I pulled the car over to the side of the road and started to sob, my whole body racked with the awful, horrible knowledge: you didn’t know. All these years, Nel. All these years, I attributed to you the most vicious cruelty, and what had you done to deserve it? What did you do to deserve it? All those years, and I didn’t listen, I never listened to you. And now it seemed impossible that I could not have seen, could not have understood that when you asked me, Wasn’t there some part of you that liked it? you were talking about the river, about that night at the river. You wanted to know what it felt like to abandon yourself to the water.

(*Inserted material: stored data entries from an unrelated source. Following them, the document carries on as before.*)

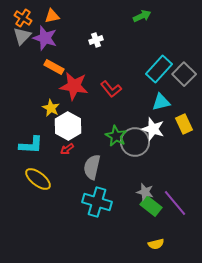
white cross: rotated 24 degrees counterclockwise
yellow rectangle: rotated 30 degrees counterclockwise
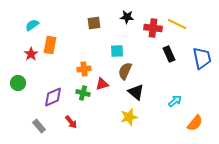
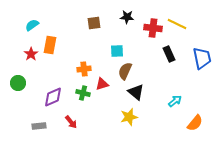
gray rectangle: rotated 56 degrees counterclockwise
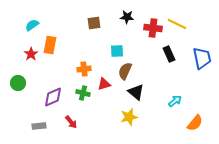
red triangle: moved 2 px right
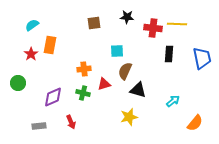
yellow line: rotated 24 degrees counterclockwise
black rectangle: rotated 28 degrees clockwise
black triangle: moved 2 px right, 2 px up; rotated 24 degrees counterclockwise
cyan arrow: moved 2 px left
red arrow: rotated 16 degrees clockwise
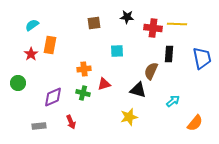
brown semicircle: moved 26 px right
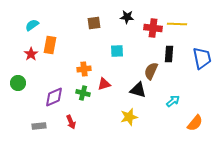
purple diamond: moved 1 px right
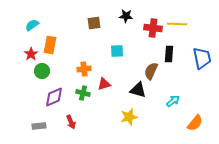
black star: moved 1 px left, 1 px up
green circle: moved 24 px right, 12 px up
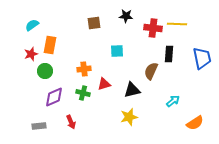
red star: rotated 16 degrees clockwise
green circle: moved 3 px right
black triangle: moved 6 px left; rotated 30 degrees counterclockwise
orange semicircle: rotated 18 degrees clockwise
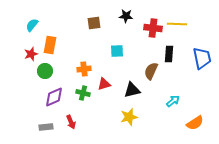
cyan semicircle: rotated 16 degrees counterclockwise
gray rectangle: moved 7 px right, 1 px down
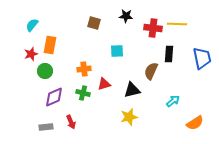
brown square: rotated 24 degrees clockwise
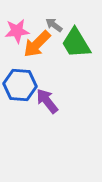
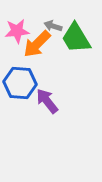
gray arrow: moved 1 px left, 1 px down; rotated 18 degrees counterclockwise
green trapezoid: moved 5 px up
blue hexagon: moved 2 px up
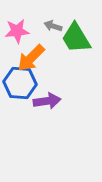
orange arrow: moved 6 px left, 14 px down
purple arrow: rotated 120 degrees clockwise
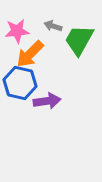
green trapezoid: moved 3 px right, 2 px down; rotated 60 degrees clockwise
orange arrow: moved 1 px left, 4 px up
blue hexagon: rotated 8 degrees clockwise
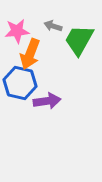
orange arrow: rotated 24 degrees counterclockwise
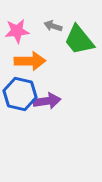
green trapezoid: rotated 68 degrees counterclockwise
orange arrow: moved 7 px down; rotated 112 degrees counterclockwise
blue hexagon: moved 11 px down
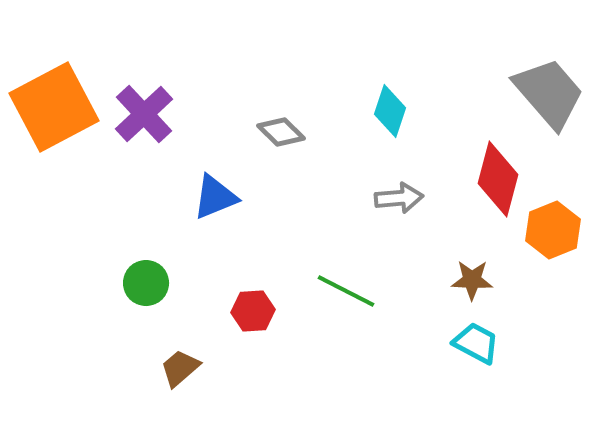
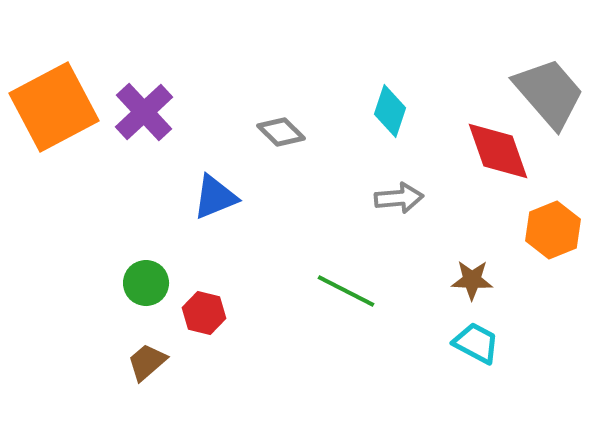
purple cross: moved 2 px up
red diamond: moved 28 px up; rotated 34 degrees counterclockwise
red hexagon: moved 49 px left, 2 px down; rotated 18 degrees clockwise
brown trapezoid: moved 33 px left, 6 px up
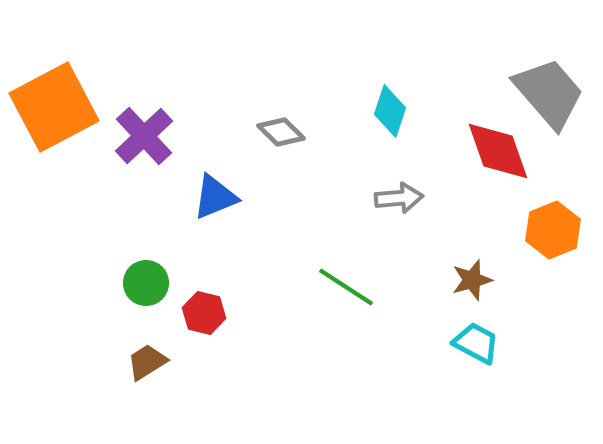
purple cross: moved 24 px down
brown star: rotated 18 degrees counterclockwise
green line: moved 4 px up; rotated 6 degrees clockwise
brown trapezoid: rotated 9 degrees clockwise
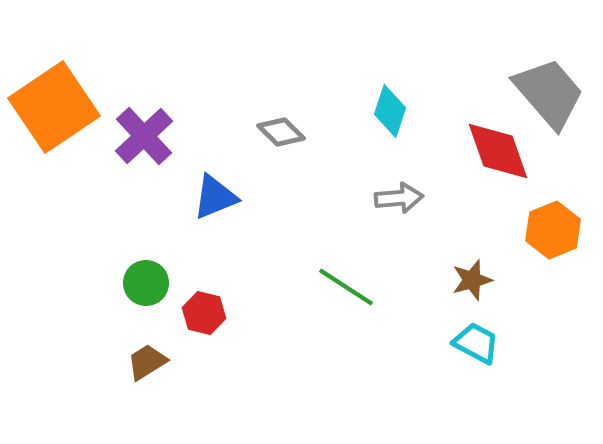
orange square: rotated 6 degrees counterclockwise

I stopped crying. In my head, you muttered: You don’t have time for this, Julia, and I smiled. “I know,” I said out loud. “I know.” I didn’t care any longer what Robbie thought, I didn’t care that he’d spent all his life telling himself he did nothing wrong; that’s what men like him do. And what does it matter what he thought? He was nothing to me. What mattered was you, what you knew and didn’t know, and that I’d been punishing you all your life for something you didn’t do. And now I had no way to tell you I was sorry.

• • •

BACK IN BECKFORD, I stopped the car on the bridge, climbed down the mossy steps and walked along the river path. It was early afternoon, the air was cooling and the breeze was getting up. Not a perfect day for a swim, but I’d been waiting so long and I wanted to be there, with you. It was the only way now that I could get close to you, the only thing I had left.

I took off my shoes and stood in jeans and T-shirt on the bank. I started to walk forward, one foot after the other. I closed my eyes, gasping as my feet sank into the cool mud, but I didn’t stop. I kept going, and when the water closed over my head, I realized through my terror that it did feel good. It did.